Lior Ben-dor may well be upset by Donald Macintyre's comparison of apartheid conditions in occupied Palestine and South Africa (letters, 22 July], but then the truth is often painful to face.

I have recently twice visited the West Bank and have seen many of the conditions so graphically described, the endless petty restrictions, the daily humiliations, the 607 roadblocks, the racist planning and housing policies. Little of this has anything to do with the "security measures" that Ben-Dor claims are a necessary response to constant threats.

Most are simply spiteful actions intended to make life difficult for the Palestinians and to demonstrate Israeli power. Here, there are indeed parallels with the behaviour of the South African apartheid regime.

Mike Gwilliam

Norton-on-Derwent, North Yorkshire

I had to write in about Alex Hogg's assertion that Israel's Arab citizens are confined to 8 per cent of the surface area because the other 92 peer cent is reserved by a veil of corporate ownership for Jews only (letters, 23 July).

The fact is that Arabs, who form about 20 per cent of Israel's population are confined to about 3 per cent of the surface area because about 5 per cent of the land is uninhabitable, especially as Arabs tend not to get the grants to "make the desert green again".

Yes, Arabs can apply to Israel's Supreme Court if they want to live on otherwise Arabrein land. But imagine the outcry if the only way British Jews were allowed to live in London was if they applied to the courts while the racially or ethno-religiously acceptable simply had to meet the rent or purchase price?

Mark Elf

Dagenham, Essex

Briefly...

It's still bigotry

Adrian West objects to Lillian Ladele being labelled "homophobic", because her homophobia is based on "sincerely held" religious beliefs (letters, 22 July). It is precisely this privilege of religious belief that is problematic. Beliefs are usually "sincerely held" whether they are religious or not, and bigotry should be no more respectable when it is motivated by religious rather than secular beliefs.

Peter McKenna

Liverpool

Prison is no answer

It is ironic that the taxpayer will have a bill for the incarceration of the Darwins (reports, 24 July) which will be at least as great as their ill-gotten gains. Realistically, this wretched couple present no threat to society and yet our judiciary consider that prison is the appropriate place for them rather than, for example, a hefty community service order. And we wonder why our prisons are overcrowded. It is a shame that Johann Hari (Comment, 24 July) was not sitting in judgement on them. His sentencing would have been far better thought out.

David Bracey

Chesham Bois, Buckinghamshire

Wrong spot

I enjoyed Jonathan Gibbs' "All the World's a Crime Scene" (22 July) and was pleased to see that Scandinavian writers made the cut.
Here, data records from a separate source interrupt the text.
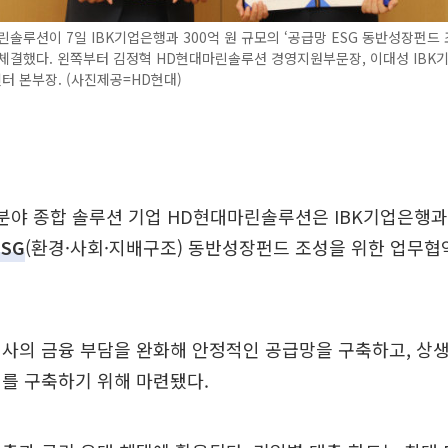
솔루션이 7일 IBK기업은행과 300억 원 규모의 ‘공급망 ESG 동반성장펀드
체결했다. 왼쪽부터 김정혁 HD현대마린솔루션 경영지원부문장, 이대성 IBK
 본부장. (사진제공=HD현대)
분야 종합 솔루션 기업 HD현대마린솔루션은 IBK기업은행과 
ESG
(환경·사회·지배구조) 동반성장펀드 조성을 위한 업무협
사의 금융 부담을 완화해 안정적인 공급망을 구축하고, 상
를 구축하기 위해 마련됐다.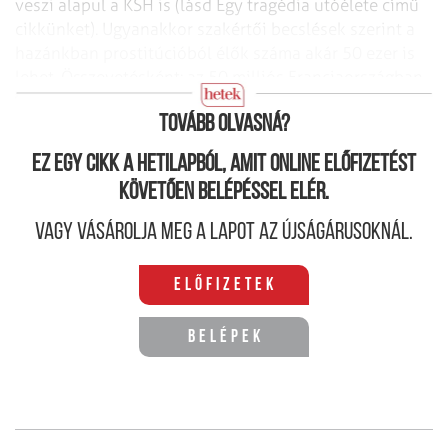
veszi alapul a KSH is (lásd Egy tragédia utóélete című
cikkünket). Ugyanakkor szakértői becslések szerint a
hazánkban prostitúcióból élők száma akár 50 ezer is
lehet. Összevetésként: az 50 milliós Franciaországban
20 ezerre teszik az ottani „szexmunkások” számát.
Tovább olvasná?
Ez egy cikk a hetilapból, amit online előfizetést
követően belépéssel elér.
Vagy vásárolja meg a lapot az újságárusoknál.
Előfizetek
Belépek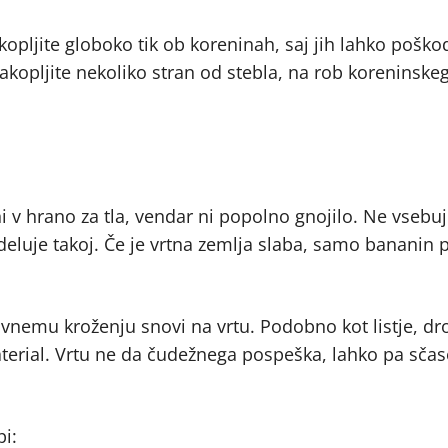
 kopljite globoko tik ob koreninah, saj jih lahko poško
 zakopljite nekoliko stran od stebla, na rob koreninske
ni v hrano za tla, vendar ni popolno gnojilo. Ne vsebu
e deluje takoj. Če je vrtna zemlja slaba, samo bananin 
vnemu kroženju snovi na vrtu. Podobno kot listje, dr
 material. Vrtu ne da čudežnega pospeška, lahko pa sč
pi: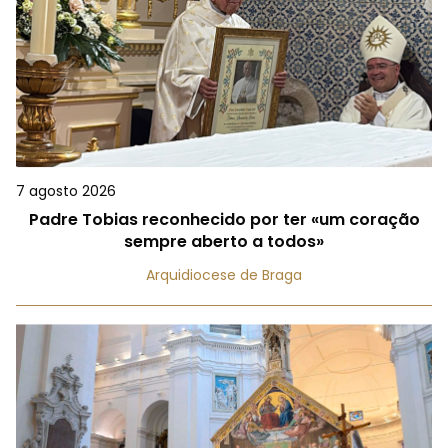
7 agosto 2026
Padre Tobias reconhecido por ter «um coração
sempre aberto a todos»
Arquidiocese de Braga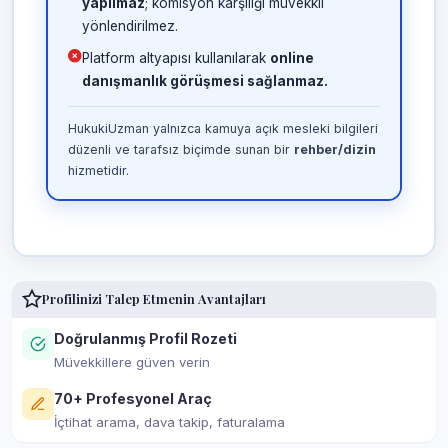
yapılmaz
; komisyon karşılığı müvekkil
yönlendirilmez.
Platform altyapısı kullanılarak
online
danışmanlık görüşmesi sağlanmaz.
HukukiUzman yalnızca kamuya açık mesleki bilgileri
düzenli ve tarafsız biçimde sunan bir
rehber/dizin
hizmetidir.
Profilinizi Talep Etmenin Avantajları
Doğrulanmış Profil Rozeti
Müvekkillere güven verin
70+ Profesyonel Araç
İçtihat arama, dava takip, faturalama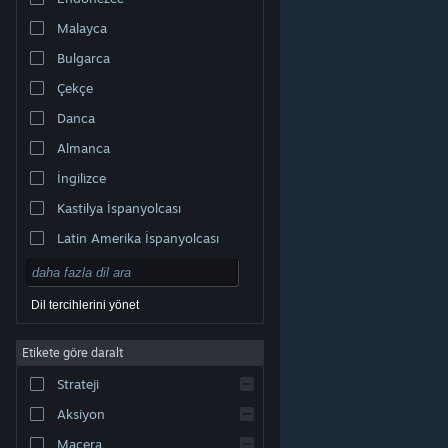
Malayca
Bulgarca
Çekçe
Danca
Almanca
İngilizce
Kastilya İspanyolcası
Latin Amerika İspanyolcası
Dil tercihlerini yönet
Etikete göre daralt
© Valve Corporation. Tüm hakları saklıdır. Tüm ticari
Strateji
markalar, ABD ve diğer ülkelerde ilgili sahiplerinin
mülkiyetindedir.
Gizlilik Politikası
|
Yasal Bilgi
|
Erişilebilirlik
|
Steam Abonelik Sözleşmesi
|
İadeler
|
Aksiyon
Çerezler
Macera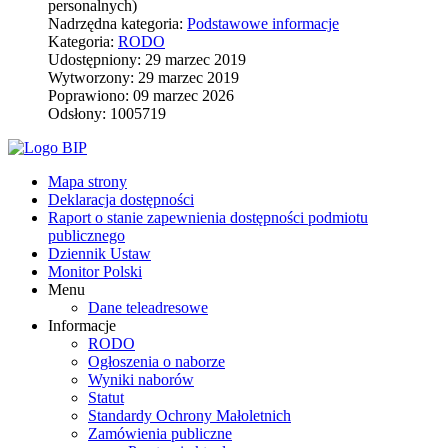
personalnych)
Nadrzędna kategoria:
Podstawowe informacje
Kategoria:
RODO
Udostępniony: 29 marzec 2019
Wytworzony: 29 marzec 2019
Poprawiono: 09 marzec 2026
Odsłony: 1005719
Mapa strony
Deklaracja dostępności
Raport o stanie zapewnienia dostępności podmiotu
publicznego
Dziennik Ustaw
Monitor Polski
Menu
Dane teleadresowe
Informacje
RODO
Ogłoszenia o naborze
Wyniki naborów
Statut
Standardy Ochrony Małoletnich
Zamówienia publiczne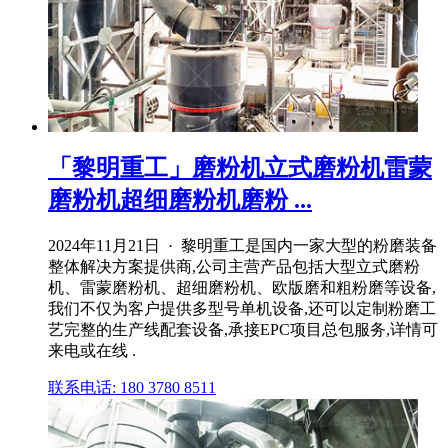
「黎明重工」磨粉机立式磨粉机雷蒙
磨粉机超细磨粉机磨粉 ...
2024年11月21日 · 黎明重工是国内一家大型的粉磨装备
整体解决方案提供商,公司主营产品包括大型立式磨粉
机、雷蒙磨粉机、超细磨粉机、欧版磨和粗粉磨等设备,
我们不仅为客户提供多型号单机设备,还可以定制粉磨工
艺完整的生产线配套设备,承接EPC项目总包服务,详情可
来电或在线 .
联系电话: 180 3780 8511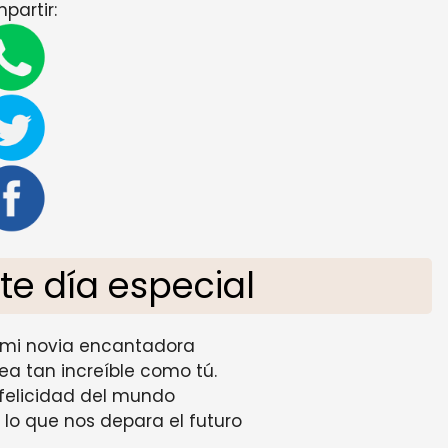
partir:
te día especial
 mi novia encantadora
ea tan increíble como tú.
 felicidad del mundo
 lo que nos depara el futuro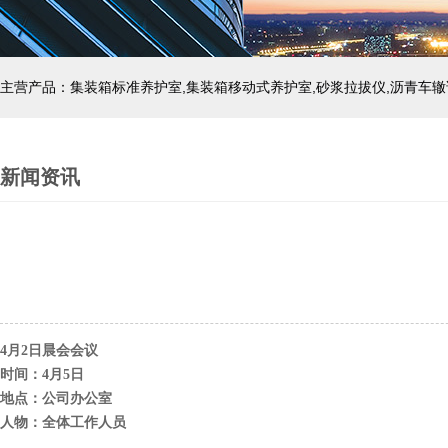
主营产品：集装箱标准养护室,集装箱移动式养护室,砂浆拉拔仪,沥青车辙
新闻资讯
4
月
2
日晨会会议
时间：
4
月
5
日
地点：公司办公室
人物：全体工作人员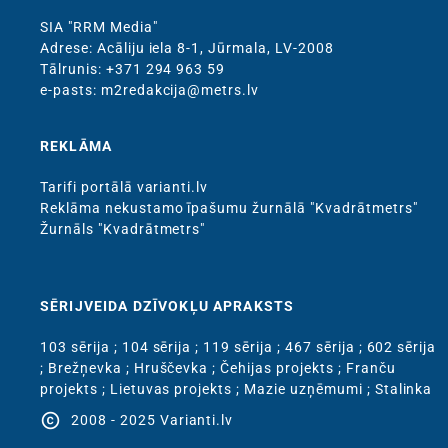
SIA "RRM Media"
Adrese: Acāliju iela 8-1, Jūrmala, LV-2008
Тālrunis: +371 294 963 59
e-pasts: m2redakcija@metrs.lv
REKLĀMA
Tarifi portālā varianti.lv
Reklāma nekustamo īpašumu žurnālā "Kvadrātmetrs"
Žurnāls "Kvadrātmetrs"
SĒRIJVEIDA DZĪVOKĻU APRAKSTS
103 sērija
;
104 sērija
;
119 sērija
;
467 sērija
;
602 sērija
;
Brežņevka
;
Hruščevka
;
Čehijas projekts
;
Franču
projekts
;
Lietuvas projekts
;
Mazie uzņēmumi
;
Stalinka
copyright
2008 - 2025 Varianti.lv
But he got one location wrong: Kerstin Ekman is one of Sweden's leading writers, and not only in the crime genre, so it is a shame to see her placed on your map somewhere in the middle of northern Finland. Her gripping novel Blackwater is set in Sweden, closer to the Norwegian border.

Sarah Death

Meopham, Kent

When Balls was told

In the Ed Balls interview ("SATs? It's gas prices that could wreck Brown's autumn, warns his great ally", 23 July), he claims that the first he and his department heard of the ETS SATs marking fiasco was at the beginning of July. Markers and supervisors were banging their collective heads against walls in May, and made certain the powers-that-be knew about their frustrations. I should know, my mother was a marker and, among the people she wrote to about the chaos before the end of May, was the Rt Hon Ed Balls MP.

Jon Ericsson

Doncaster, South Yorkshire

Walk on the mild side

Julie Ives (letters, 21 July) raises fears that the authorities would stop our bus passes if they knew of all the over-age sex that went on. It could be no bad thing. It would cut down the activities of the over-active, ageing lotharios if they had to walk to their assignations.

Madge Alston

Ipswich

Periodic slackness

Martin Mottram (letters, 22 July) has indicated his displeasure at some of your columnists' minimal use of punctuation, but you bring in another issue with the use of a US English term "Period" in the headline. Please desist. Full stop.